Susurrando, ya que él estaba tan cerca, le contó por qué había venido a Tucson.
– El y Teddy llegarán pasado mañana -dijo-. El viejo me dijo que yo viniera primero y preparara a mis padres para su visita. No me preguntes qué quiere decir con esto… preparar a mi familia, dijo él… ni lo que se supone que debo hacer. Pero lo que ese viejo ordena, ha de hacerse.
– ¿Por qué no estás en tu casa ahora, haciendo lo que sea que debas hacer?
– Tenía que verte. Me sentía tan avergonzada por alejarme de ti de aquella manera. Sabes, no entiendo cómo soy, Ernie.
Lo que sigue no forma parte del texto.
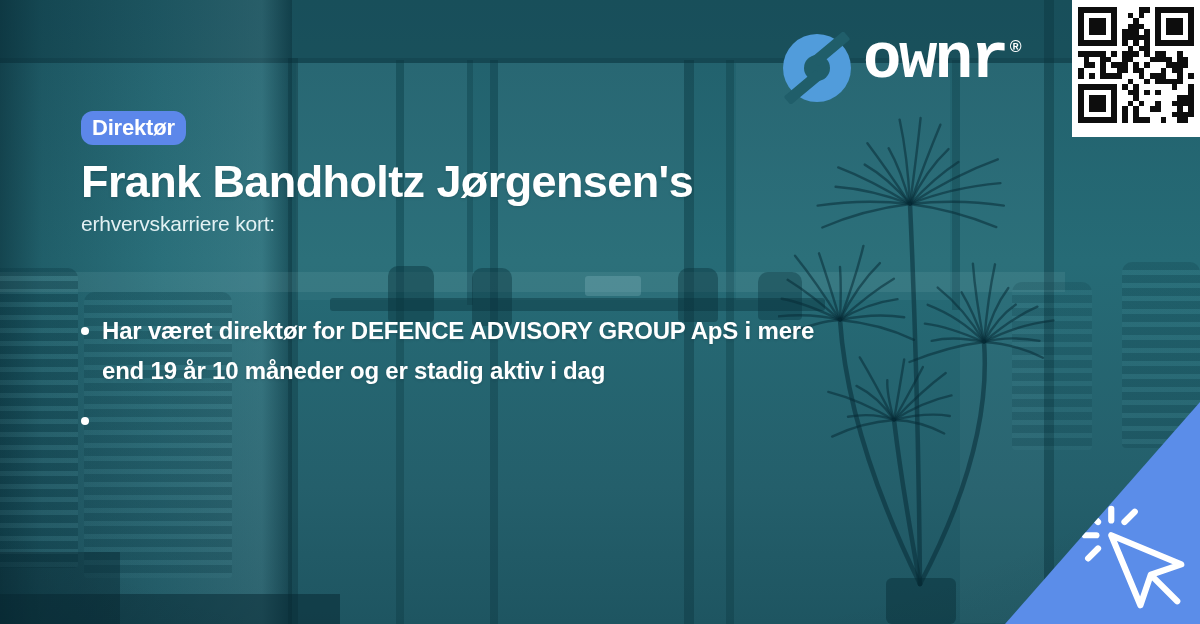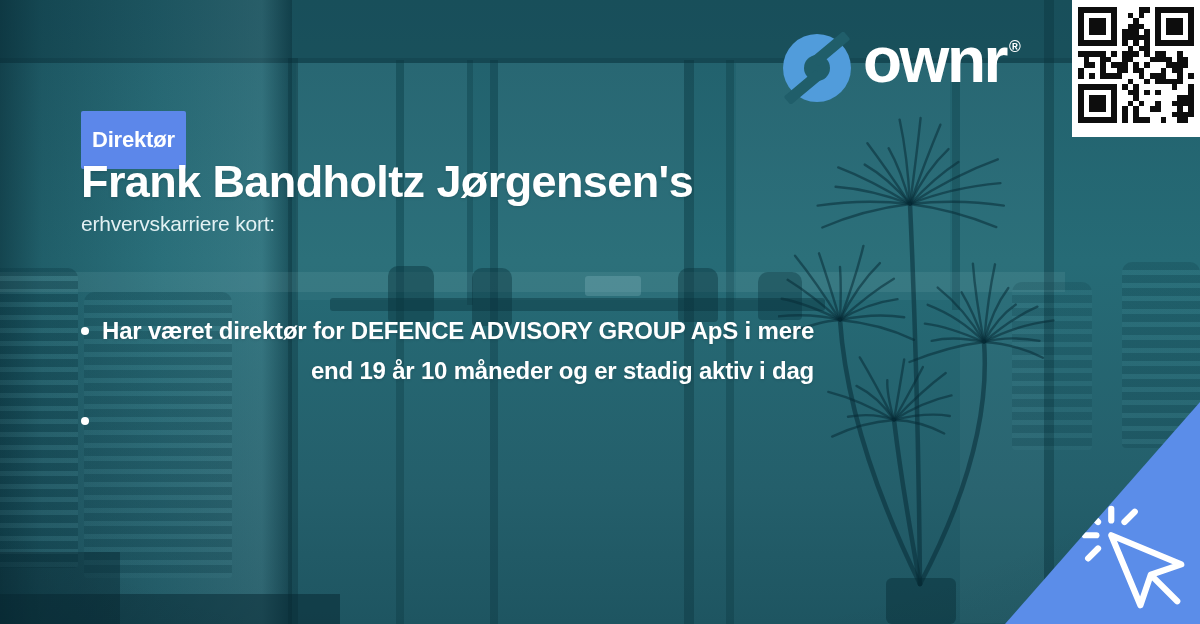"ownr" .wordmark { font-family: none -> Liberation Mono, monospace }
Como ahora, todavía siento algo hacia ti. Mis sentimientos no están ahogados como deberían estar. Pero algo sí sé con certeza… amo de verdad a Teddy. De verdad.
Ethel le apretó con fuerza para que él la creyera.
– No es un capricho pasajero, Ernie. Estoy enamorada. ¿Lo comprendes?
– Sí. Lo comprendo. Quítate esto.
– Ernie. No.
– Vamos. No me gusta estar desnudo y que tú no lo estés.
– No lo haré, Ernie. Me vestiré y me iré a casa si sigues por ese camino.
Diez minutos después ella se sacó los panties sin que él se lo pidiera.
Lo tomó en su boca, y tiró suavemente de él, del modo que solía hacerlo, mientras él permanecía echado con los brazos doblados por detrás de la cabeza.
No consiguió una erección.
– Estás enfadado conmigo, de acuerdo -dijo Ethel, levantando la cabeza del órgano viril que estaba alargado pero flojo y metiéndolo de nuevo en su boca.
Siempre había existido aquella cuestión, recordó Ethel, de si ella podría o no podría excitarlo. Ernie era el único muchacho que ella había conocido con el que le correspondía a ella ser el agresor. Siempre había tenido que ir detrás de Ernie, esperando ansiosamente que, tarde o temprano, él respondería.